### What is required
Wherever the string "Нематериальные" appears in the listing, copy that line.

# # # # # # #

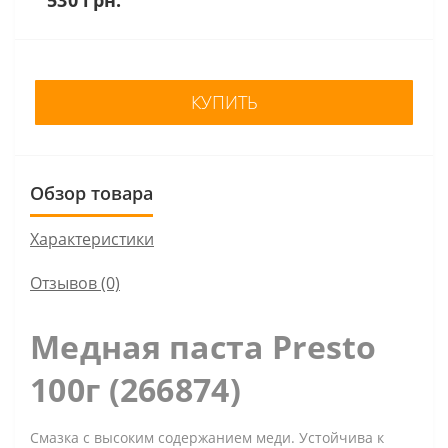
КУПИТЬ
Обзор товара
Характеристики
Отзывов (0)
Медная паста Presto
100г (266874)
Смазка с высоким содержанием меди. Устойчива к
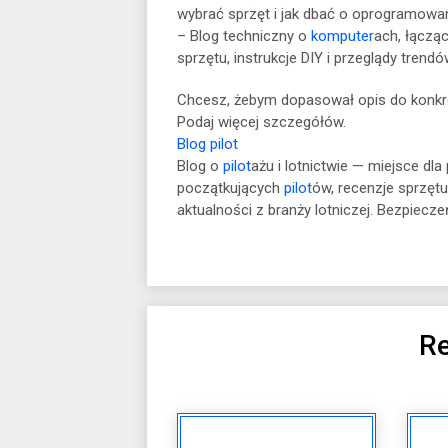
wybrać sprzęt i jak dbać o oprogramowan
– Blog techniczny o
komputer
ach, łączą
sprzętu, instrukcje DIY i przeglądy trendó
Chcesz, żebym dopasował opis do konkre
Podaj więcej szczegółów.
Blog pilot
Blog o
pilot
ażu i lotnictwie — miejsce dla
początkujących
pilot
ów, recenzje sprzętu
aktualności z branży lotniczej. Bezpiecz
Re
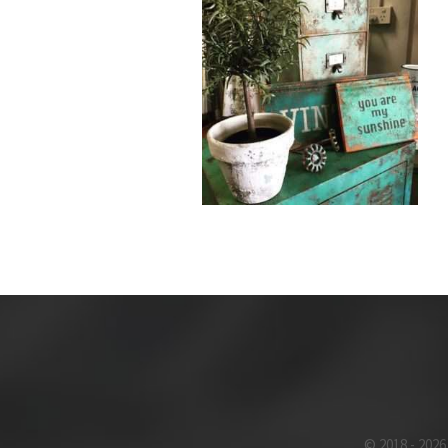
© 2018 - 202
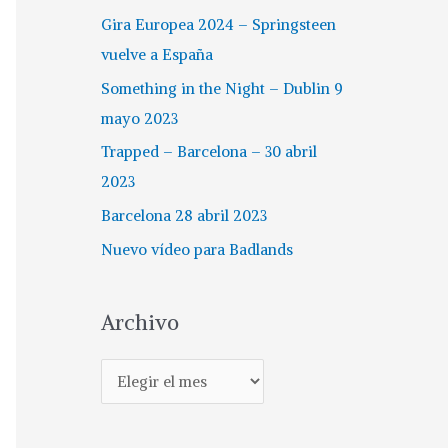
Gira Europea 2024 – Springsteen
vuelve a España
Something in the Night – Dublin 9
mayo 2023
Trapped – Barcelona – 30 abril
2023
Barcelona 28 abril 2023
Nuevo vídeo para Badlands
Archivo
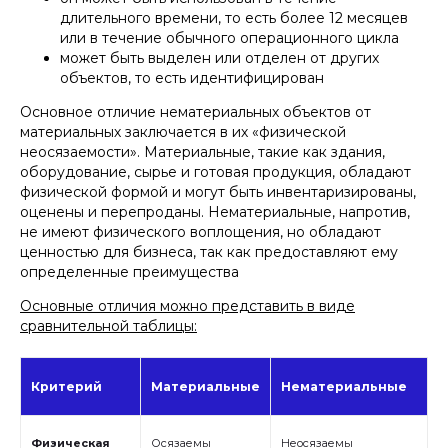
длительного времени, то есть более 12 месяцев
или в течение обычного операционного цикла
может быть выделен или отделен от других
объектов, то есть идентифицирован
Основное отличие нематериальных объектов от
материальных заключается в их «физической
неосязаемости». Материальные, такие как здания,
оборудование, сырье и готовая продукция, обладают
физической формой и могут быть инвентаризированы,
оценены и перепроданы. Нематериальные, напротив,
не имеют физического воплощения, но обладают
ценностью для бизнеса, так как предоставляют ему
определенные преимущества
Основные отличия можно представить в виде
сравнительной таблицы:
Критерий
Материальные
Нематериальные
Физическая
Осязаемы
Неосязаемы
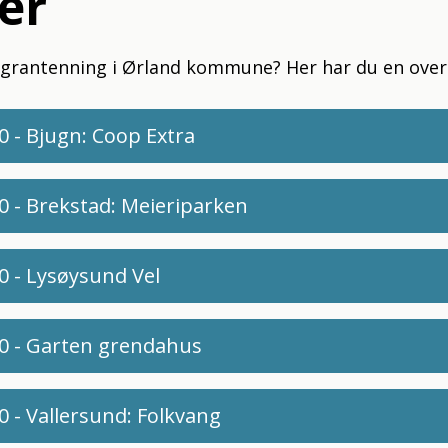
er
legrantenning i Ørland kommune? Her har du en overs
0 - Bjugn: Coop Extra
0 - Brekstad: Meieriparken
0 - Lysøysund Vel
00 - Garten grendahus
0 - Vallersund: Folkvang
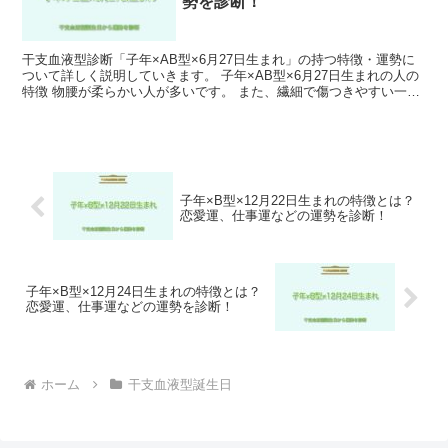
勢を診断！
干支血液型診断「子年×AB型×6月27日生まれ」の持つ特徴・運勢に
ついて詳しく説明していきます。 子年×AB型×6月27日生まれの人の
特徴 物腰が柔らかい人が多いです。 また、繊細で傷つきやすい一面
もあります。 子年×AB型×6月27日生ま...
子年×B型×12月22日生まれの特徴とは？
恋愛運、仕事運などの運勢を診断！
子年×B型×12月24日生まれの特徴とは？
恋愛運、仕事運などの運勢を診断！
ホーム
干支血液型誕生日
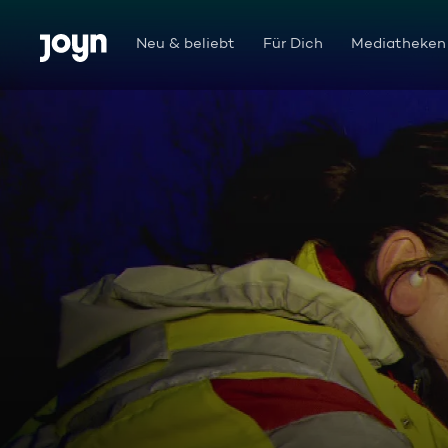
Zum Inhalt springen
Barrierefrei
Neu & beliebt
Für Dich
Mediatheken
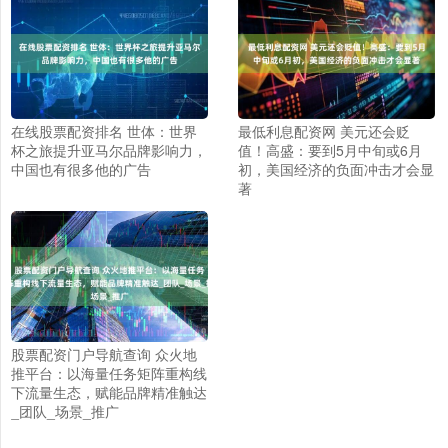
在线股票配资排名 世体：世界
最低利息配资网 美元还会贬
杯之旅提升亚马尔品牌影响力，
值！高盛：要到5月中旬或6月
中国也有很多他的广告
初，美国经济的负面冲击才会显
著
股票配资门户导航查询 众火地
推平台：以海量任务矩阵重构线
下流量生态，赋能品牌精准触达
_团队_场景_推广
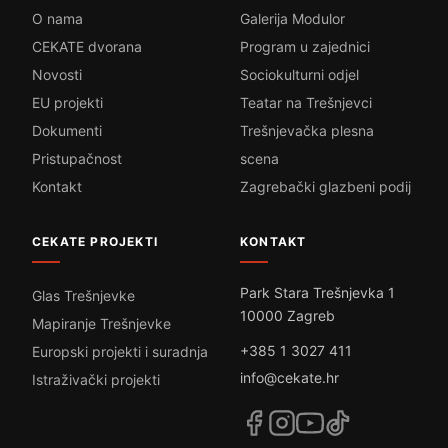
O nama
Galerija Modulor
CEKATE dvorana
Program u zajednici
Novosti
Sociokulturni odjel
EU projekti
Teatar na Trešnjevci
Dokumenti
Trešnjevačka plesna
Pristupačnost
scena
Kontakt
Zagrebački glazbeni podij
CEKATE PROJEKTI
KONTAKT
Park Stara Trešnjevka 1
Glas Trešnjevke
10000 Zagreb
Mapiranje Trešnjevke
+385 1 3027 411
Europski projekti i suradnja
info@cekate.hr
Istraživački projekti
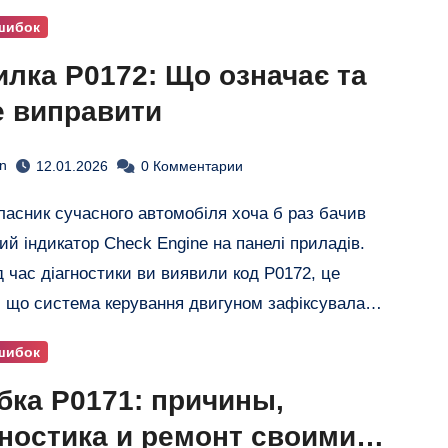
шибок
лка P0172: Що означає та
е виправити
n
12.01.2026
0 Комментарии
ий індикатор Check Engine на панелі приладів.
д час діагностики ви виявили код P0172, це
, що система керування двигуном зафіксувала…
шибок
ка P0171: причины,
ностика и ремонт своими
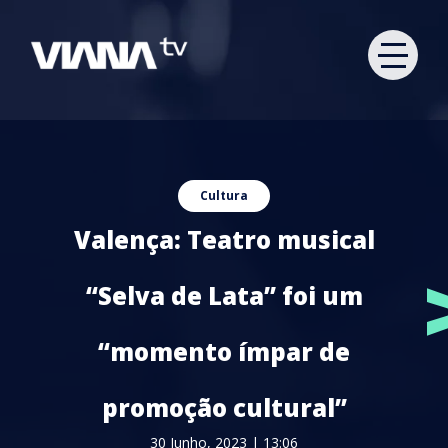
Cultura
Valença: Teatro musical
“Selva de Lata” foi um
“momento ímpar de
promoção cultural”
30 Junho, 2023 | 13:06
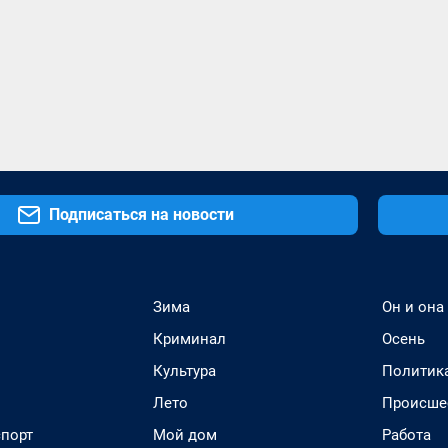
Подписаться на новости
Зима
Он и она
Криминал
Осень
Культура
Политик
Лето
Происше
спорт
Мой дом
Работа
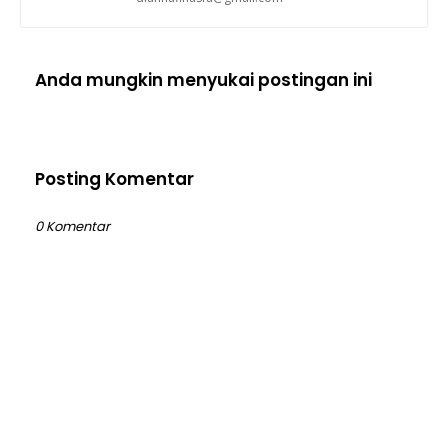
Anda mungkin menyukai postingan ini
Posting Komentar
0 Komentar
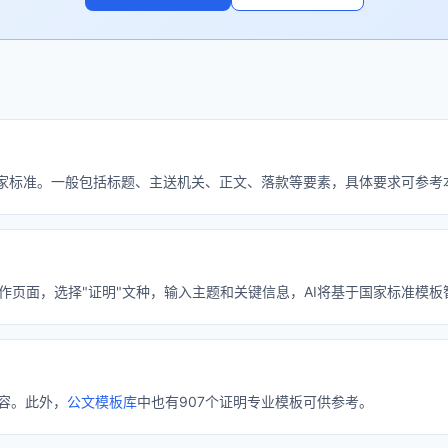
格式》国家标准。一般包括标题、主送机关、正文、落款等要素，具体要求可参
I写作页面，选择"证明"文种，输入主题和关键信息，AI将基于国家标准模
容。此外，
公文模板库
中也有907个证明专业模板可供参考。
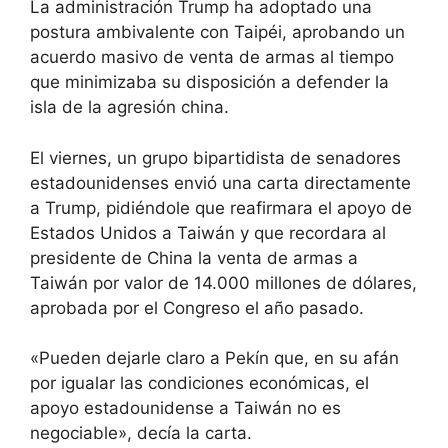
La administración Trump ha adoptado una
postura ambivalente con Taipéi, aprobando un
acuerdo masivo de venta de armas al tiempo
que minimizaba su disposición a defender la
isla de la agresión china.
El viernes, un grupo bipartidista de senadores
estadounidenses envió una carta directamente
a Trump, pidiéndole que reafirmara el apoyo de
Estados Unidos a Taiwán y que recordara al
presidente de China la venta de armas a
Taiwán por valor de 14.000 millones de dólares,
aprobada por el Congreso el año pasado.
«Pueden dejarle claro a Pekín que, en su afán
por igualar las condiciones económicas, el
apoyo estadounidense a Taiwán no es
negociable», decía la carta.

# # # # # # #

### The answer
оценены и перепроданы. Нематериальные, напротив,
Нематериальные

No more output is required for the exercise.